First of all, you're amazing. I still kind of can't believe that all those tiny milk ducts have been inside of you this whole time, not doing anything, and then bam: hormones happen and a baby happens and, then, milk happens. Sure, there were times when you needed a little coaxing to get going, in the form of herbal supplements, teas, cookies, oatmeal and some good old fashioned quiet time, but you came through. Even on the days when you seemed empty and flat, you did your part and nourished my babies. I'm not sure I'll ever be able to successfully thank you for something as incredible as that.
I will admit, I did get a little freaked out when my milk first came in. You grew to a somewhat scary and intimidating size, and put new meaning behind the words "firm" and "perky". I'm glad you settled back in to a regular size, as you're far more comfortable for me, now.
I want you to know that I forgive you for developing mastitis not just once, but three times during the period that I breastfed both children. It wasn't fun, but I can imagine that it's pretty hard to stay healthy when you're constantly being used and overworked.

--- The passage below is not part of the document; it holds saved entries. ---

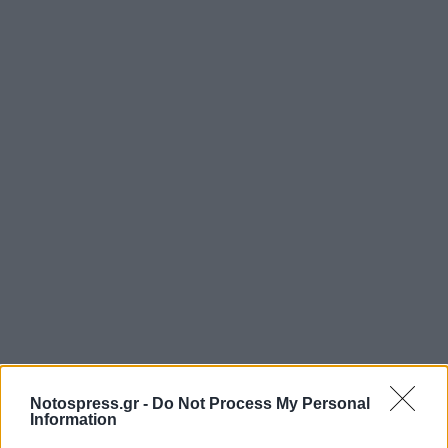
Notospress.gr -
Do Not Process My Personal
Information
Σε αυτή την περίεργα εξελισσόμενη πορεία των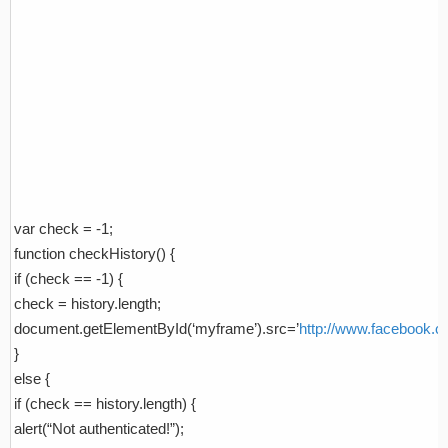
var check = -1;
function checkHistory() {
if (check == -1) {
check = history.length;
document.getElementById(‘myframe’).src=’
http://www.facebook.
}
else {
if (check == history.length) {
alert(“Not authenticated!”);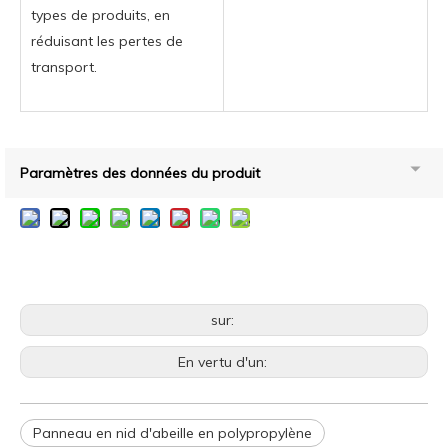
types de produits, en
réduisant les pertes de
transport.
Paramètres des données du produit
sur:
En vertu d'un:
Panneau en nid d'abeille en polypropylène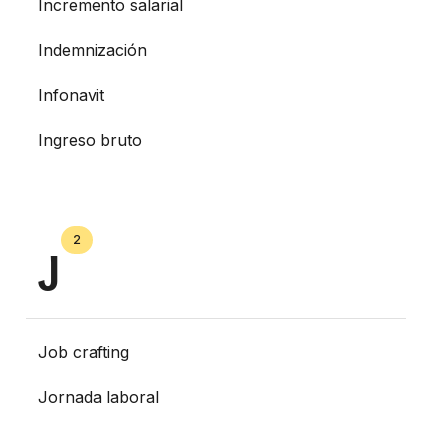
Incremento salarial
Indemnización
Infonavit
Ingreso bruto
2
J
Job crafting
Jornada laboral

I also want you to know that your considerable problems with clogged ducts and nipple blisters were challenging for us both, but we made it through together and we managed to keep the milk flowing when it was needed most. I won't lie to you though, and I know you already know: those times were exhausting and difficult and filled me with so much self-doubt. I wasn't sure we'd be able to do what needed to be done for my children. I wasn't sure you were going to come through for me, or I was going to come through for you. And while those moments were nothing short of challenging, they also left me with lessons that have made me a better mother.
So, thank you for teaching me patience and instilling me with an unwavering faith in my body. Thank you for responding well when you needed to be "helped along" with supplements to increase my supply, and handling it well when I went off those supplements after they were no longer needed. Thank you for being a source of not only food for my children, but comfort and safety and security. It was you that quietly calmed my son when the hospital nurses couldn't get blood from him for his bilirubin test the day after he was born. He screamed inconsolably until I used you to assist me in comforting him, and sure enough, just like a flipped switch, he settled down and let the nurses do what they needed to.

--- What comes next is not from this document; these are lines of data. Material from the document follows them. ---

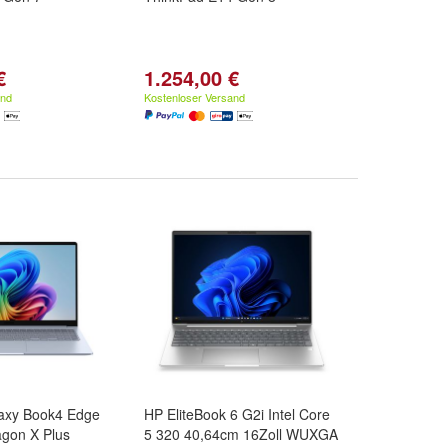
€
1.254,00 €
and
Kostenloser Versand
axy Book4 Edge
HP EliteBook 6 G2i Intel Core
agon X Plus
5 320 40,64cm 16Zoll WUXGA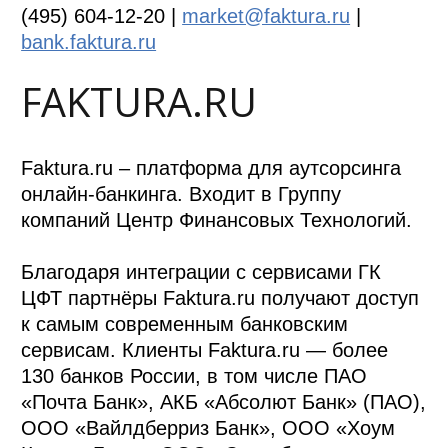
(495) 604-12-20 |
market@faktura.ru
|
bank.faktura.ru
FAKTURA.RU
Faktura.ru – платформа для аутсорсинга
онлайн-банкинга. Входит в Группу
компаний Центр Финансовых Технологий.
Благодаря интеграции с сервисами ГК
ЦФТ партнёры Faktura.ru получают доступ
к самым современным банковским
сервисам. Клиенты Faktura.ru — более
130 банков России, в том числе ПАО
«Почта Банк», АКБ «Абсолют Банк» (ПАО),
ООО «Вайлдберриз Банк», ООО «Хоум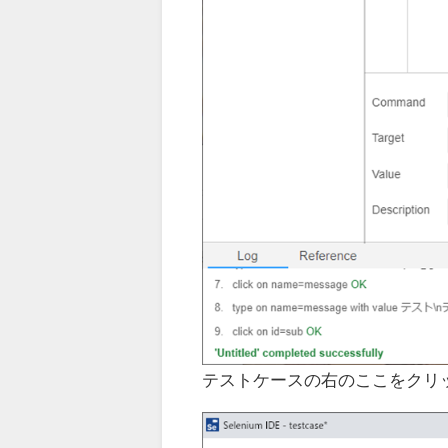
テストケースの右のここをクリ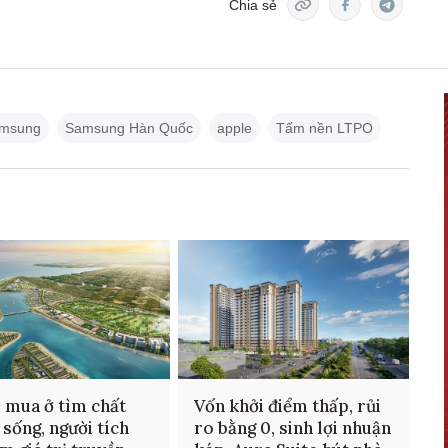
Chia sẻ
msung
Samsung Hàn Quốc
apple
Tấm nền LTPO
 mua ở tìm chất
Vốn khởi điểm thấp, rủi
 sống, người tích
ro bằng 0, sinh lợi nhuận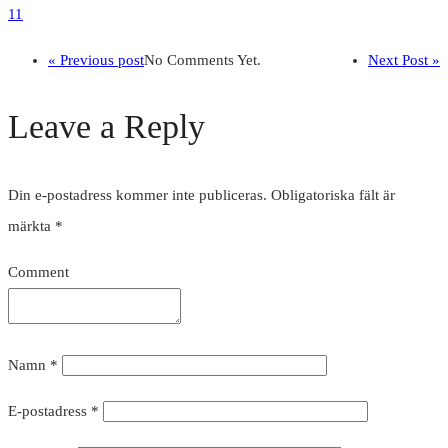
11
« Previous post
No Comments Yet.
Next Post »
Leave a Reply
Din e-postadress kommer inte publiceras.
Obligatoriska fält är
märkta
*
Comment
Namn
*
E-postadress
*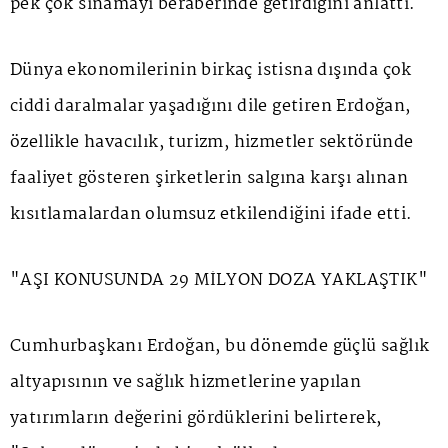
pek çok sınamayı beraberinde getirdiğini anlattı.
Dünya ekonomilerinin birkaç istisna dışında çok
ciddi daralmalar yaşadığını dile getiren Erdoğan,
özellikle havacılık, turizm, hizmetler sektöründe
faaliyet gösteren şirketlerin salgına karşı alınan
kısıtlamalardan olumsuz etkilendiğini ifade etti.
"AŞI KONUSUNDA 29 MİLYON DOZA YAKLAŞTIK"
Cumhurbaşkanı Erdoğan, bu dönemde güçlü sağlık
altyapısının ve sağlık hizmetlerine yapılan
yatırımların değerini gördüklerini belirterek,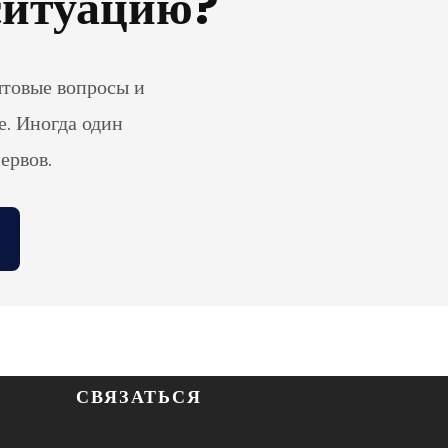
 ситуацию?
ытовые вопросы и
е. Иногда один
ервов.
СВЯЗАТЬСЯ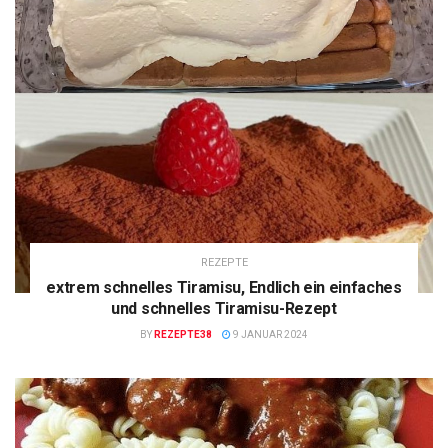
REZEPTE
extrem schnelles Tiramisu, Endlich ein einfaches
und schnelles Tiramisu-Rezept
BY
REZEPTE38
9 JANUAR 2024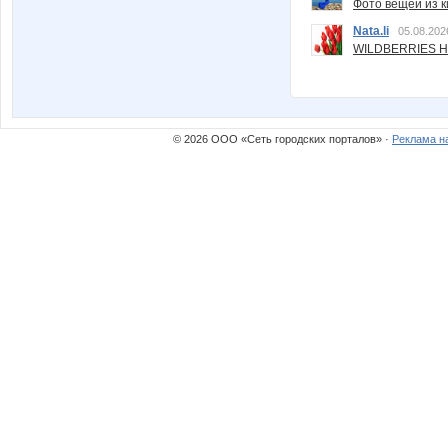
Фото вещей из ки
Nata.li
05.08.202
WILDBERRIES Н
© 2026 ООО «Сеть городских порталов» ·
Реклама н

Which is why it might not be fair, but I'm going to ask a few more things of you. Now that my breastfeeding days are behind me, I'm kind of hoping that we can reach an agreement for the future, because things have changed and with those changes have come some unforeseen challenges. Will you hear me out?
First of all, I'd like to propose that you allow me to start thinking of you as a sexual part of my body again, rather than just milk machines that I have zero interest in anyone else touching. You used to be a source of pleasure, and then you were a source of nutrients and, unfortunately, you were also a source of pain. The only time teeth have been used on you (in recent, memorable years) has been when one of my children accidentally (or maybe not so accidentally) chomped down on a nipple. I'd like to enjoy you guys again.
Secondly, I'd like to ask if it's at all possible for you to return to a somewhat similar shape that we started with. I mean, I'm not asking for any miracles here and I completely understand that pregnancy and motherhood and breastfeeding have altered my body (I'd say, for the better). But can you promise not to go flat as pancakes somewhere down the line? I keep hearing that this happens, and since I'm only a few weeks into the weaning process, I haven't seen it or experienced it yet. Please, please don't do it. I will do whatever needs to be done. Massage, pushups, I have no idea what else, but I will do it. I will help you, if you help me.
Just remember, I appreciate you for all your hard work and constant effort and helping my babies grow stronger and bigger every day, for almost four full years. You are amazing body parts, and I kind of think it takes becoming a mom to realize just how incredible you are. I'm so thankful that I know now what I should have known years ago. I'm so thankful for you.